### Given data

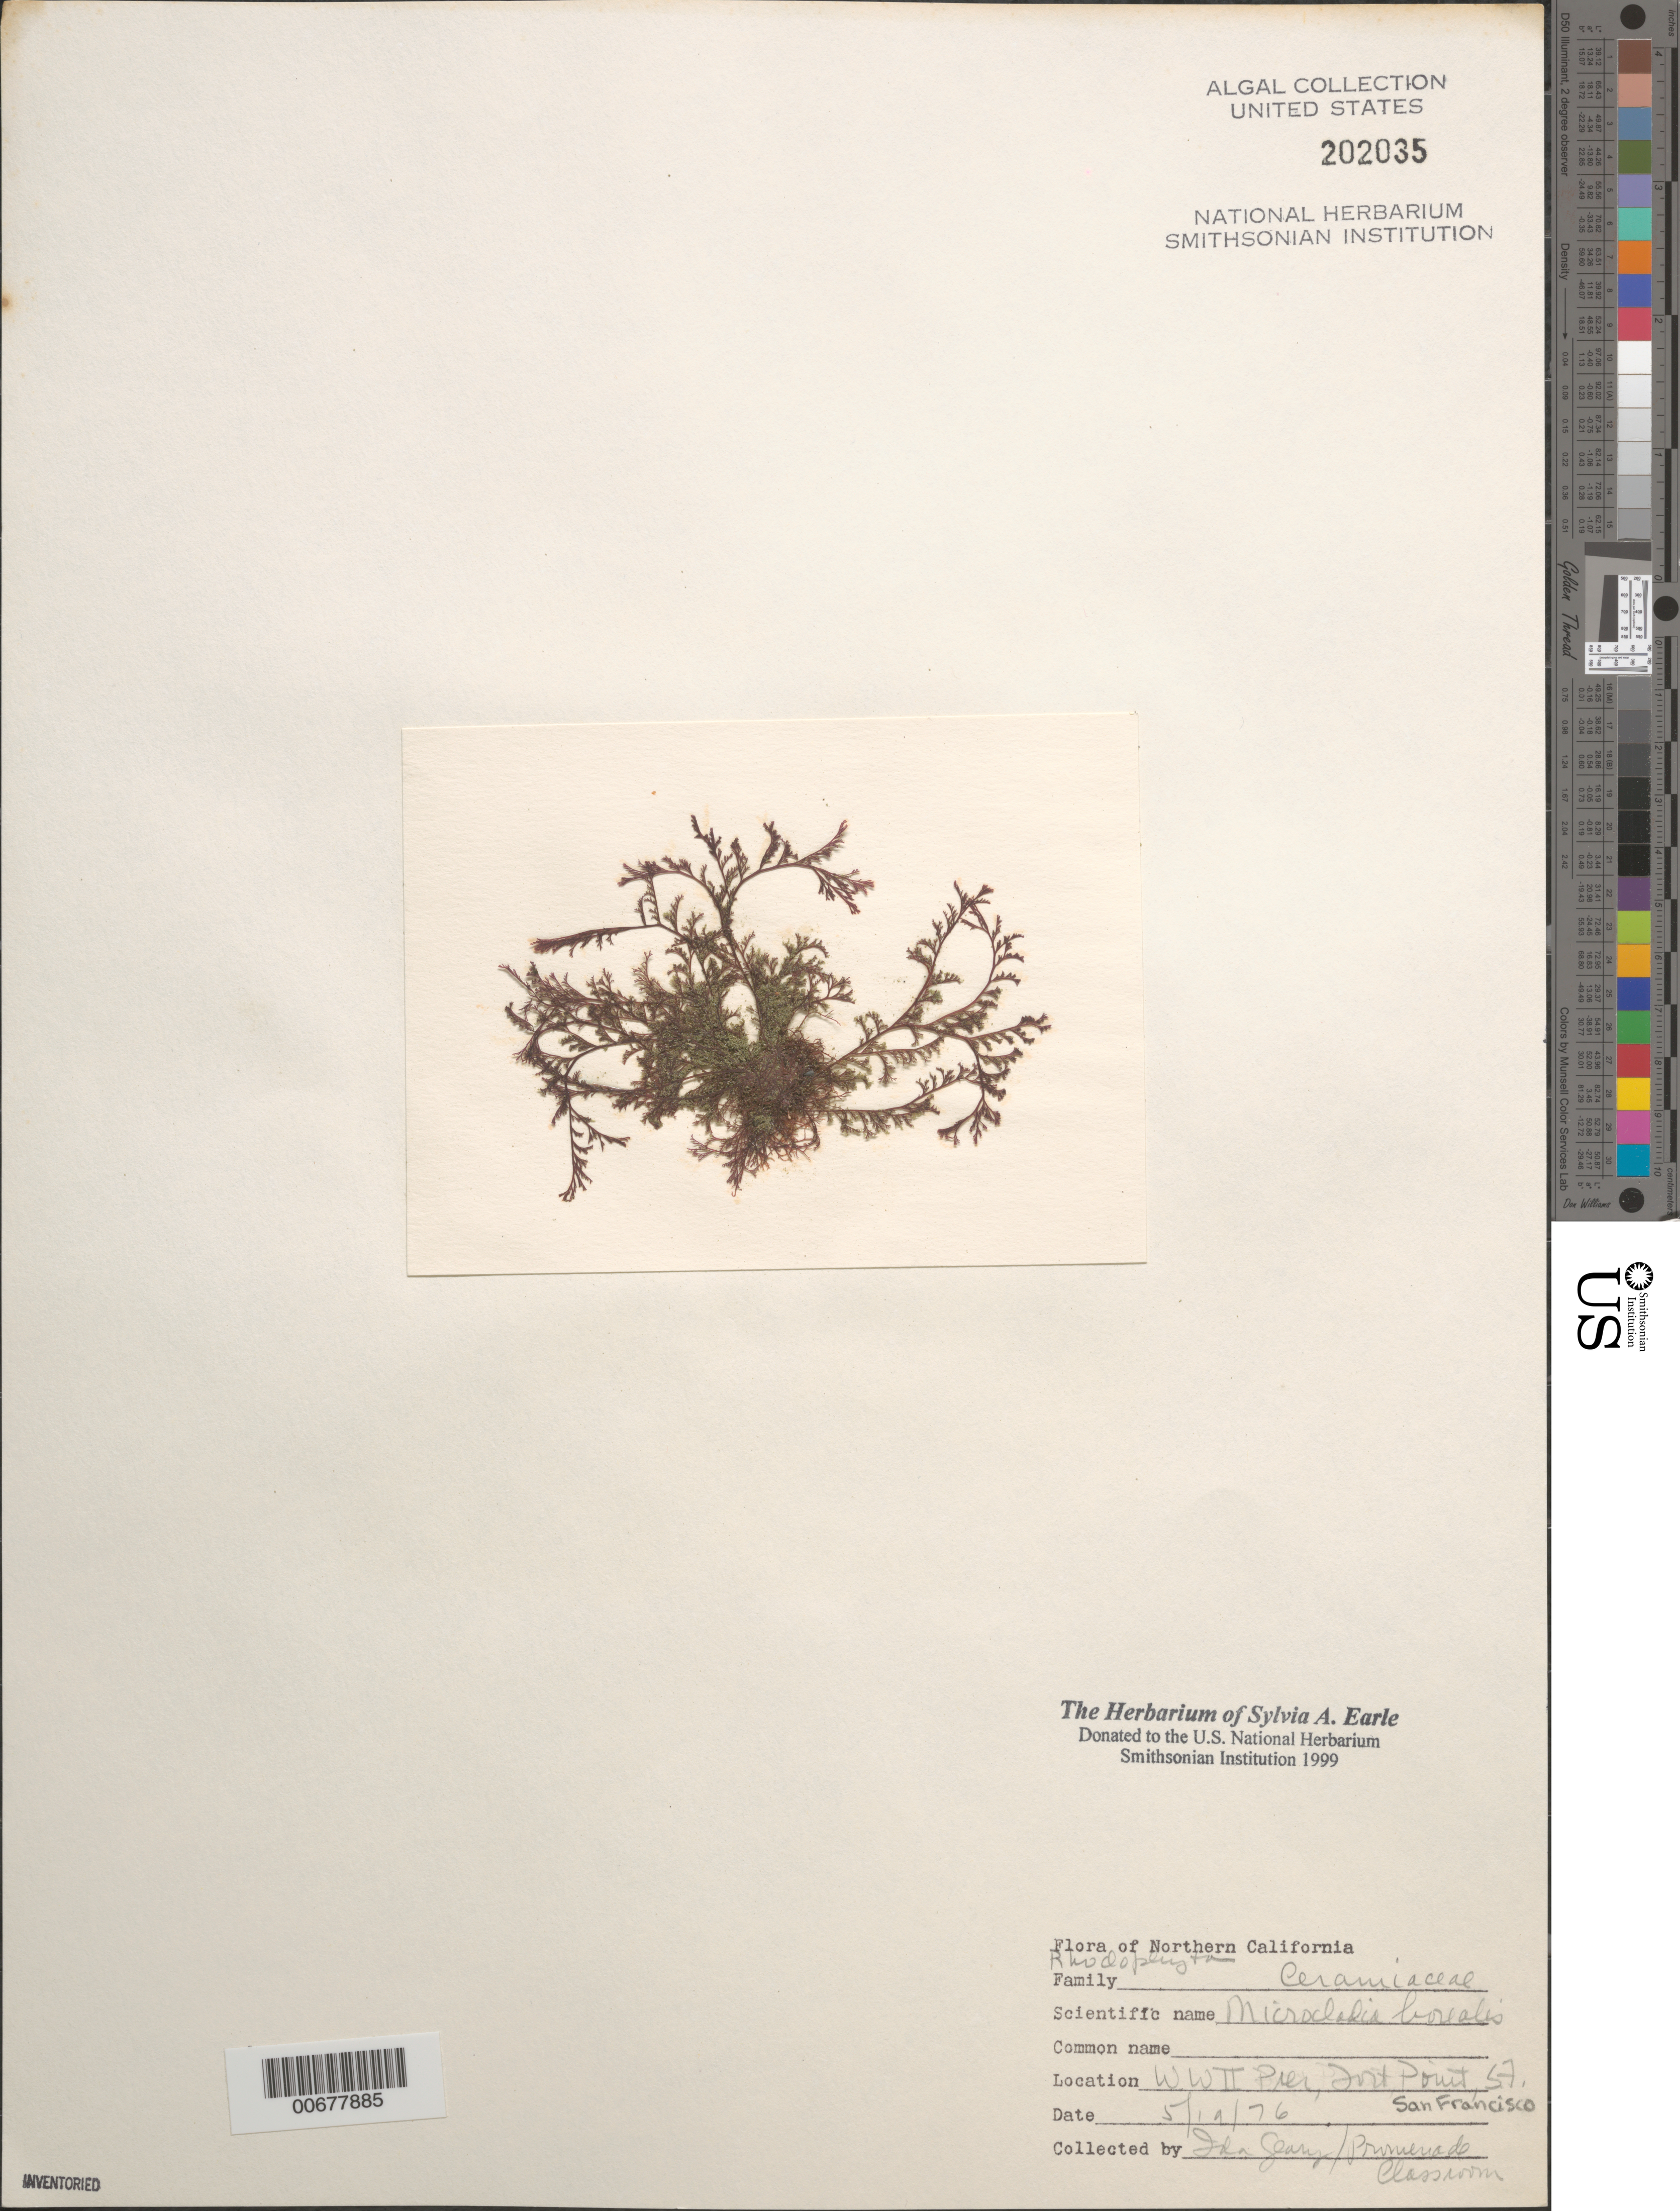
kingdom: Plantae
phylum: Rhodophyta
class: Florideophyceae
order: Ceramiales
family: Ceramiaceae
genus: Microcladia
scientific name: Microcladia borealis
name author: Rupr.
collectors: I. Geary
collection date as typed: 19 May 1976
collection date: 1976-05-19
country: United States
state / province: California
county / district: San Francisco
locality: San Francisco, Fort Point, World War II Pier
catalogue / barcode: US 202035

### Short problem
Write out every line of the rows above without changing anything, and leave the pictures out.

### Response for this exercise
kingdom: Plantae
phylum: Rhodophyta
class: Florideophyceae
order: Ceramiales
family: Ceramiaceae
genus: Microcladia
scientific name: Microcladia borealis
name author: Rupr.
collectors: I. Geary
collection date as typed: 19 May 1976
collection date: 1976-05-19
country: United States
state / province: California
county / district: San Francisco
locality: San Francisco, Fort Point, World War II Pier
catalogue / barcode: US 202035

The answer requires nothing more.